He collects 40 kilograms a day from the leftover cups in cafes

Amid the fertilizer crisis, an Albanian farmer uses coffee grounds to feed his land

The young farmer owns only half a hectare of farmland but is unable to afford the imported fertilizers.


After the COVID-19 pandemic and the war in Ukraine sent fertilizer prices skyrocketing, Albanian farmer Alban Kakale has returned to the traditional ways of feeding his land with coffee grounds.

Although the 38-year-old farmer owns only half a hectare of agricultural land in the northwestern Albanian town of Mamoras, he cannot afford chemical fertilizers imported from abroad.

As in the rest of the world, Albania's agricultural sector has been hit by rising costs, with fuel and fertilizer prices rising due to Russia's war, the main producer of both commodities, against Ukraine.

In order to reduce costs, Kakale resorted to coffee grounds, a natural fertilizer abundant in Albania, where coffee is a favorite beverage and cafes are spread all over the country.
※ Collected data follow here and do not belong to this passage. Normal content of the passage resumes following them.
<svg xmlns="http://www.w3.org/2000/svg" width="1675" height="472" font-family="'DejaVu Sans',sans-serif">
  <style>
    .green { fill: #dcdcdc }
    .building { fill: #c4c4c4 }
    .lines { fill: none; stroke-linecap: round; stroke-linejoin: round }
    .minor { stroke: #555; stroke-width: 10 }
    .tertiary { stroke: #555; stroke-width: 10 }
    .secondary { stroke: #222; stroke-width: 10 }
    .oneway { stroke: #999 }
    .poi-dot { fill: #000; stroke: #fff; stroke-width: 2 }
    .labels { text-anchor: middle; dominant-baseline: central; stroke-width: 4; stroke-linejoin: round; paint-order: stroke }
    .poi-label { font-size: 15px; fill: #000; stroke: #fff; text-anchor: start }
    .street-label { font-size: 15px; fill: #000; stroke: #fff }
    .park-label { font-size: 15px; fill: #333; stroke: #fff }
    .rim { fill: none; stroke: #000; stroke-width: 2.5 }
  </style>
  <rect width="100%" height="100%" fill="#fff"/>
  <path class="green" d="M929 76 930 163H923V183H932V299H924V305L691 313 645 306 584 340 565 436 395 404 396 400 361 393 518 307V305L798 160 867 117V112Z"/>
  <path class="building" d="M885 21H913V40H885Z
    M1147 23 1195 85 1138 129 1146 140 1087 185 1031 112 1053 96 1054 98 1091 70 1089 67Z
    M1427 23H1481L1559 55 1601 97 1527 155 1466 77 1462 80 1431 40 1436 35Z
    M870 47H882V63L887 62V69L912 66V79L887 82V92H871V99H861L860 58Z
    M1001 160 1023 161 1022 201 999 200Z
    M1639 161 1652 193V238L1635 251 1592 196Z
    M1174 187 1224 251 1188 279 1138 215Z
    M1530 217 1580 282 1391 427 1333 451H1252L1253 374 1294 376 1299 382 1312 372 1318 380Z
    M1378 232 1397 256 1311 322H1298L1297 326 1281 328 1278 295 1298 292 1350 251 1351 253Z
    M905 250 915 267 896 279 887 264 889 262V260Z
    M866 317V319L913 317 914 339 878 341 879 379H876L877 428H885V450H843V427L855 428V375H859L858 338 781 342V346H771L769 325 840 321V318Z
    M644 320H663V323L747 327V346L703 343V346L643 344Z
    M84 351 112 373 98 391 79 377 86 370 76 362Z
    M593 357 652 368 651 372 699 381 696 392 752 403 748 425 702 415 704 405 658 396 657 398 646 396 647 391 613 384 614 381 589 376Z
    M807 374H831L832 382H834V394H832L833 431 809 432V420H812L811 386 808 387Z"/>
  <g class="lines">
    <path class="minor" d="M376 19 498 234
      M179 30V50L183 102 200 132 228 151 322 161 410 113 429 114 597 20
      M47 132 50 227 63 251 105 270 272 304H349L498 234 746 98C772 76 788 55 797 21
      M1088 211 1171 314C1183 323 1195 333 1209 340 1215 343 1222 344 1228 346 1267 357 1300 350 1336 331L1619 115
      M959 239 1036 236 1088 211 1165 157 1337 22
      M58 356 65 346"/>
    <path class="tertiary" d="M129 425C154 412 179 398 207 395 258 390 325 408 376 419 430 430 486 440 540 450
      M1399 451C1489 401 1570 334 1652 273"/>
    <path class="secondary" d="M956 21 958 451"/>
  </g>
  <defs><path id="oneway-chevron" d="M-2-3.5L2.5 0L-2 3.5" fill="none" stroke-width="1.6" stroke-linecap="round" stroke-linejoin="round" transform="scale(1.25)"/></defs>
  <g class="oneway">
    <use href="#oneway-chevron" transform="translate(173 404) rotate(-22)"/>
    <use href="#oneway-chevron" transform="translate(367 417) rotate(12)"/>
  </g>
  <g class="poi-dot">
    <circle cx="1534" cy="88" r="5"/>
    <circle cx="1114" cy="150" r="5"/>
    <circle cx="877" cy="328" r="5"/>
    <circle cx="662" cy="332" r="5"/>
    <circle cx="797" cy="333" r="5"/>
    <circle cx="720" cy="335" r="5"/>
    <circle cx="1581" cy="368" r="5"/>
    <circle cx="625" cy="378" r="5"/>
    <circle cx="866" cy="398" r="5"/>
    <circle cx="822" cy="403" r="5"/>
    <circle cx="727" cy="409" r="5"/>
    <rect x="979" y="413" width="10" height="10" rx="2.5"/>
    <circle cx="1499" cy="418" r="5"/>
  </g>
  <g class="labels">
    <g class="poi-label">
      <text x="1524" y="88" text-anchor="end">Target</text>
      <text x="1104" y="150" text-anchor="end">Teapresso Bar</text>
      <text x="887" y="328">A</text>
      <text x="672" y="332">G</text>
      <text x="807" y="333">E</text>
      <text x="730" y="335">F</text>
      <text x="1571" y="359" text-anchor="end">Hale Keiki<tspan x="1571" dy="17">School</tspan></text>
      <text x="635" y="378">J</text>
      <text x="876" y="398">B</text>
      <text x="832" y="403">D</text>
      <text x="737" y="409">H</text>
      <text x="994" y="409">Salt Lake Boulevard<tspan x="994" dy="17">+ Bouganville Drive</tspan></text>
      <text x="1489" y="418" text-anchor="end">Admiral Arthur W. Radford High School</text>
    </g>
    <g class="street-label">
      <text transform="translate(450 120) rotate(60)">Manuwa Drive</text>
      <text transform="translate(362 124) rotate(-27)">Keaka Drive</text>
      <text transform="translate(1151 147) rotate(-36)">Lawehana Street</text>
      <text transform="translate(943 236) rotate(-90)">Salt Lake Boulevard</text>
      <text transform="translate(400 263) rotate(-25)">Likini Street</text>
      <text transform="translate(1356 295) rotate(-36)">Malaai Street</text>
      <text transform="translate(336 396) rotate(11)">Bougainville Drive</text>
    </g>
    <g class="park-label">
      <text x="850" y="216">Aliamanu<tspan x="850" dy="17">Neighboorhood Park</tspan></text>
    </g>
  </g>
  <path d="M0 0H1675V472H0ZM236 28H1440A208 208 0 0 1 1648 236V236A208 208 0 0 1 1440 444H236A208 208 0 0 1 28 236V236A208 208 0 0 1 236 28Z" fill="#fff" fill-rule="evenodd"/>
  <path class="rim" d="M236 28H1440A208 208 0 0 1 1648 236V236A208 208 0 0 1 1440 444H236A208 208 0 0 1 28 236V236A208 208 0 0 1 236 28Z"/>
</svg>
Kakali says he collects up to 40 kilograms of ground coffee every day (from leftover coffee cups).

“Albanians are passionate about coffee,” he adds, but the process of composting the bagasse takes a long time, as he must first collect the coffee residues before mixing them with herbs and then wait three months for the mixture to be ready for use.

However, the end product is “rich in nitrogen, magnesium and potassium, which is a good alternative to chemical fertilizers” and “repels insects,” Kakali says.

Many of the 280,000 dairy farmers have returned to similar traditional methods of feeding their soil instead of paying high prices for imported fertilizer.

By switching to ground coffee, Kakali says, he saves between 1,500 and 2,000 euros a year.

As the “Covid-19” pandemic disrupted global trade, Kakali diversified his plantings, and is now focusing on growing exotic crops, including “passion fruit” and goji berries, after fruit imports from South America stopped during the epidemic when demand began to rise.

"These two types of fruit were in high demand because they are known for their ability to boost the immune system and for their antioxidant properties," says his wife Julie, a 34-year-old nurse.

Alban Zusi, a businessman who used to produce organic fertilizer from animal waste in Lega in northern Albania, explains that the high prices had a "positive side", as it allowed farmers to go back to their roots.

Fresh Passion Fruit

This year alone, Albanian farmer Kakale harvested half a ton of passion fruit, which sells for around 15 euros per kilogram, not a small sum in Albania, where salaries average 460 euros.

"People love it so much and it smells great, and it's better than the ones in their home countries, because everything is fresh here," Kakali says.